The ability to have your hands within virtual space opens up huge possibilities  therapeutically. Moving, holding, and manipulating objects is extremely intuitive and lifelike. Performing these actions digitally on a 2D screen contains a level of abstraction that disengages the user from the creation process. To hold a tool or object and manipulate it in space feels direct and lifelike, allowing the user to feel present and connected. 

When creating a figure in VR there is the ability to just step inside the drawing, painting, or sculpture to get a feeling of embodying the form, proportions, and pose. This is a poignant and emotional process that connects the artist intimately in a representational way. The process feels like body tracing or making a paper mache body mold but then being able to use any mark or medium to transform the figure.


In VR real life physics are completely malleable in regards to properties such as gravity, weight, and mass. Taking actions in VR with hands and body to push, pull, grasp, throw can exhibit novel characteristics. A normally heavy object may float or an individual may be capable of flying. 

Playing with the laws of nature and bending them may act as an awareness exercise regarding the rules that govern behavior. To explore and discover pliability within the VR environment can translate over into the users real world mindset and behavior. Rigidity and limited thinking can be expanded and transformed through the empowering plasticity of virtual reality creation. 


The nature of being present in a 3D space allows for different perspectives to be taken.
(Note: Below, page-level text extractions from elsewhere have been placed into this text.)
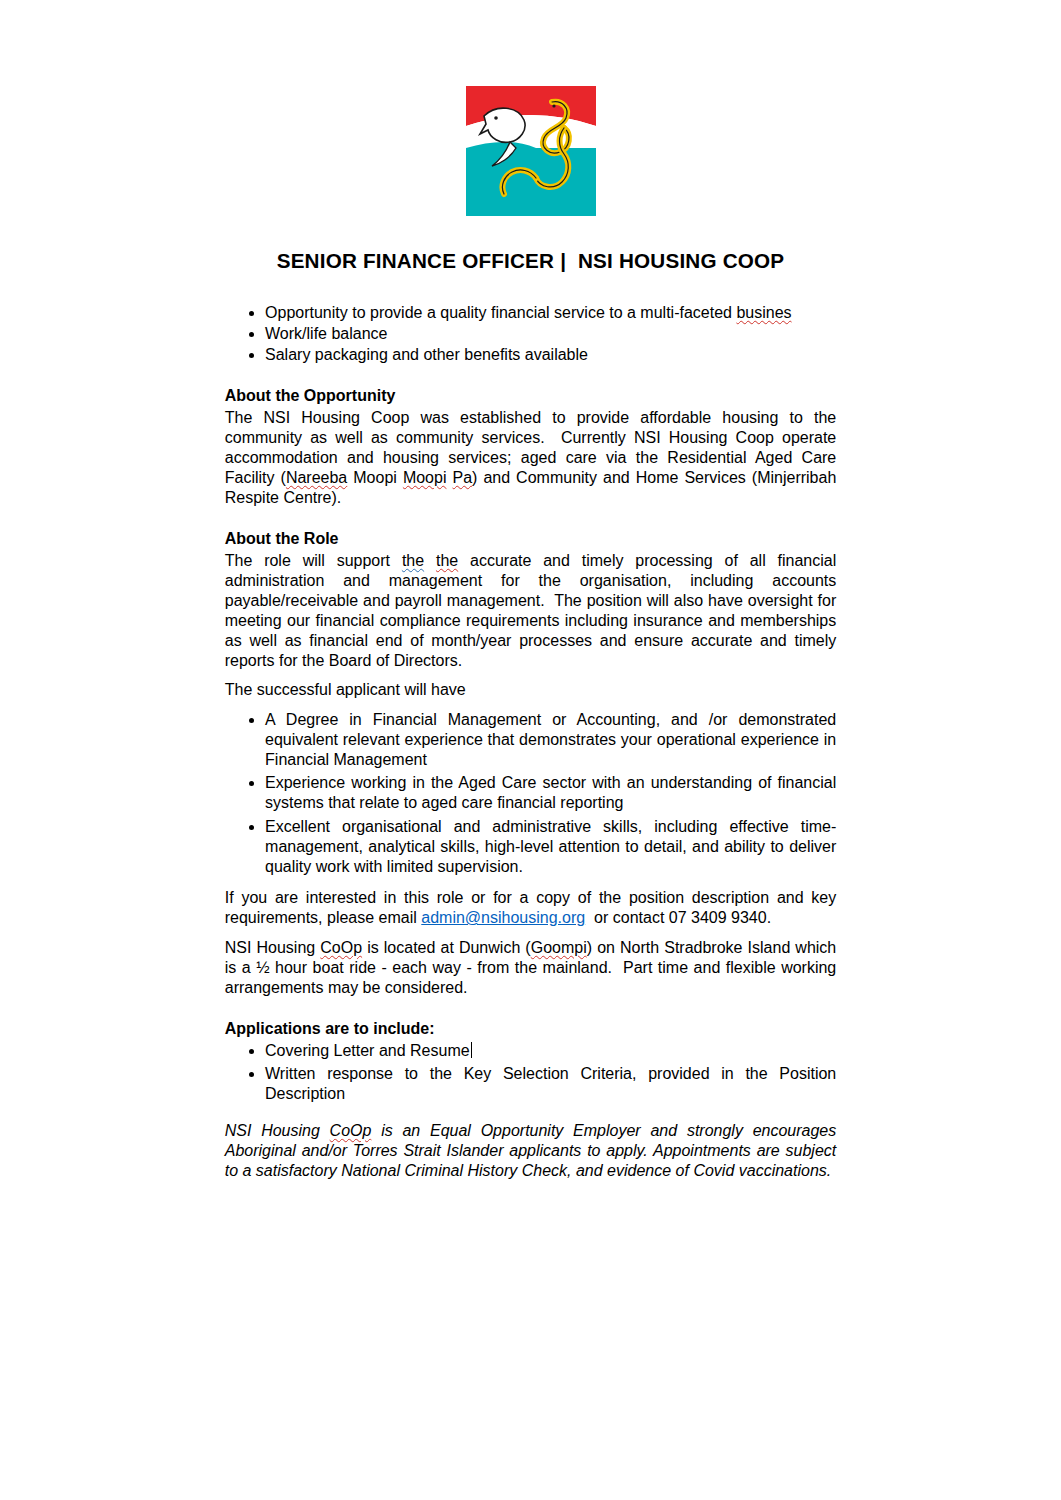SENIOR FINANCE OFFICER | NSI HOUSING COOP
Opportunity to provide a quality financial service to a multi-faceted busines
Work/life balance
Salary packaging and other benefits available
About the Opportunity
The NSI Housing Coop was established to provide affordable housing to the community as well as community services. Currently NSI Housing Coop operate accommodation and housing services; aged care via the Residential Aged Care Facility (Nareeba Moopi Moopi Pa) and Community and Home Services (Minjerribah Respite Centre).
About the Role
The role will support the the accurate and timely processing of all financial administration and management for the organisation, including accounts payable/receivable and payroll management. The position will also have oversight for meeting our financial compliance requirements including insurance and memberships as well as financial end of month/year processes and ensure accurate and timely reports for the Board of Directors.
The successful applicant will have
A Degree in Financial Management or Accounting, and /or demonstrated equivalent relevant experience that demonstrates your operational experience in Financial Management
Experience working in the Aged Care sector with an understanding of financial systems that relate to aged care financial reporting
Excellent organisational and administrative skills, including effective time-management, analytical skills, high-level attention to detail, and ability to deliver quality work with limited supervision.
If you are interested in this role or for a copy of the position description and key requirements, please email admin@nsihousing.org or contact 07 3409 9340.
NSI Housing CoOp is located at Dunwich (Goompi) on North Stradbroke Island which is a ½ hour boat ride - each way - from the mainland. Part time and flexible working arrangements may be considered.
Applications are to include:
Covering Letter and Resume
Written response to the Key Selection Criteria, provided in the Position Description
NSI Housing CoOp is an Equal Opportunity Employer and strongly encourages Aboriginal and/or Torres Strait Islander applicants to apply. Appointments are subject to a satisfactory National Criminal History Check, and evidence of Covid vaccinations.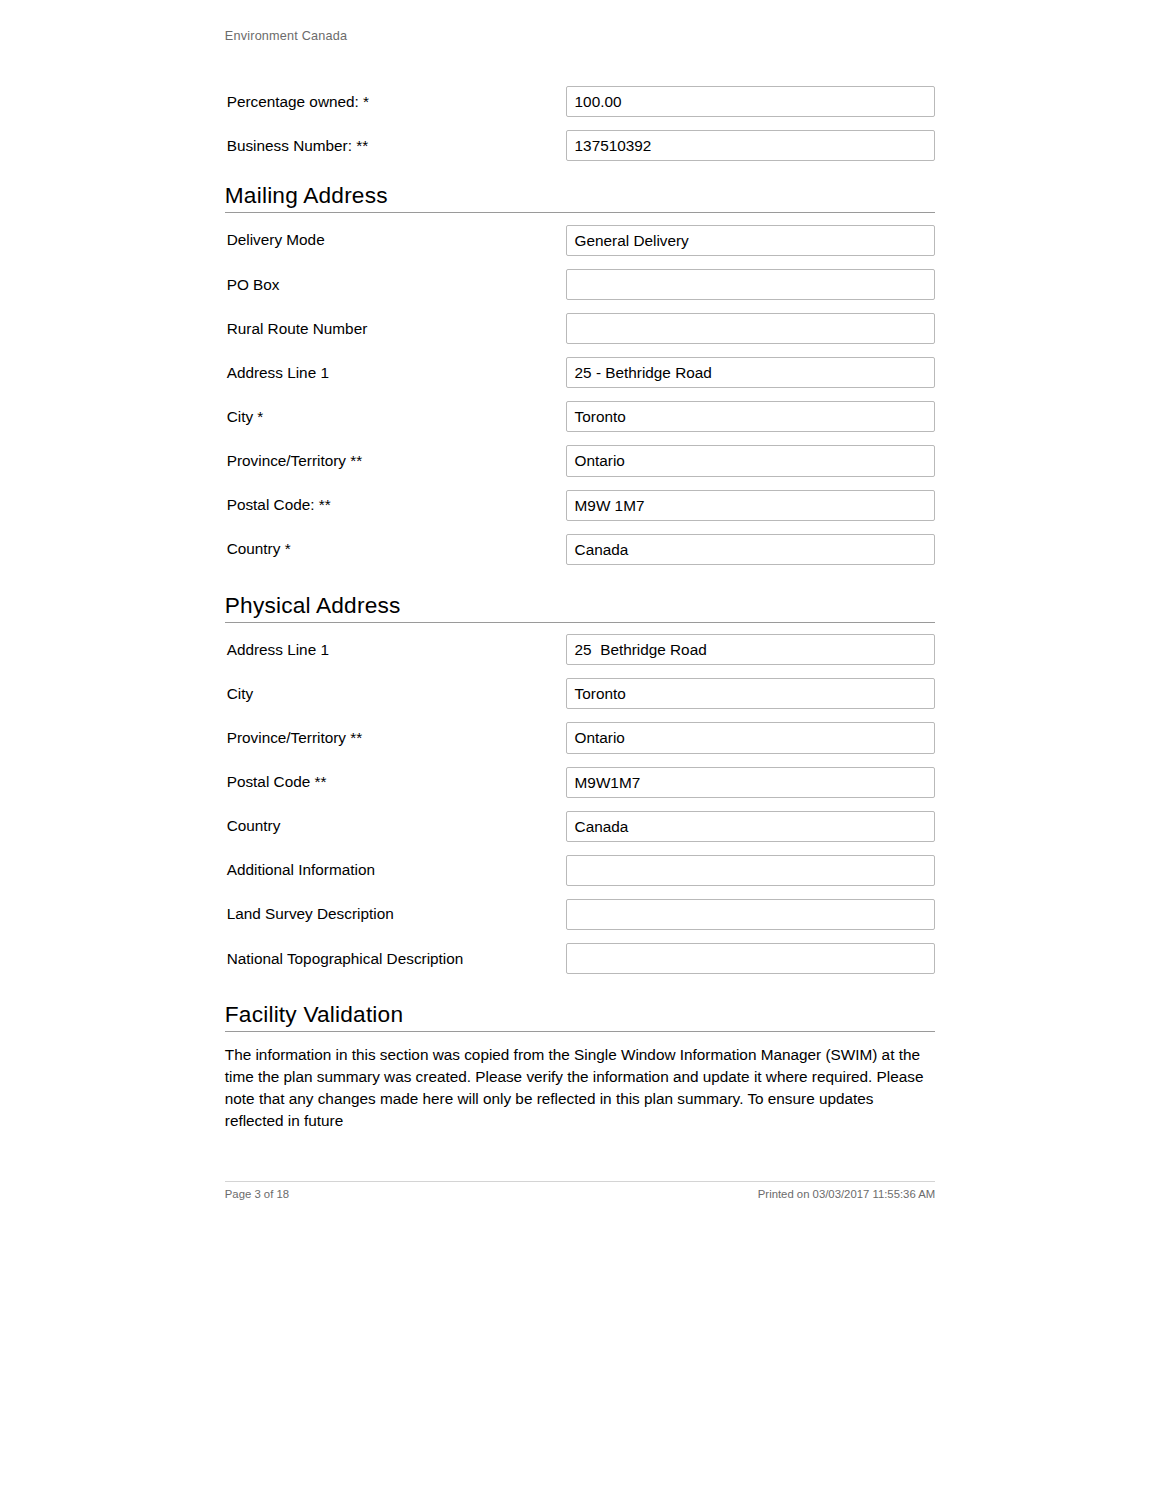Environment Canada
Percentage owned: *
100.00
Business Number: **
137510392
Mailing Address
Delivery Mode
General Delivery
PO Box
Rural Route Number
Address Line 1
25 - Bethridge Road
City *
Toronto
Province/Territory **
Ontario
Postal Code: **
M9W 1M7
Country *
Canada
Physical Address
Address Line 1
25 Bethridge Road
City
Toronto
Province/Territory **
Ontario
Postal Code **
M9W1M7
Country
Canada
Additional Information
Land Survey Description
National Topographical Description
Facility Validation
The information in this section was copied from the Single Window Information Manager (SWIM) at the time the plan summary was created. Please verify the information and update it where required. Please note that any changes made here will only be reflected in this plan summary. To ensure updates reflected in future
Page 3 of 18 Printed on 03/03/2017 11:55:36 AM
Many VR art apps feature camera modes where users can position 3rd person angles. The artist can see themselves creating from this vantage point if they look at a second 2D screen. Spectators within the VR space and watching on screen can witness the artist create. VR art-making becomes a kind of performance art when setup in this way.

When creating a 1st person avatar and navigating in VR space, many social worlds allow you “jump out” into 3rd person point of view. This allows the user to navigate between being in direct embodied relationship and a feeling of watching from a distance (while still controlling the avatar). While VR art apps are still at a basic level regarding multiple avatars, at some point they will have this feature. Taking different perspectives and points of view is an important component of therapeutic change.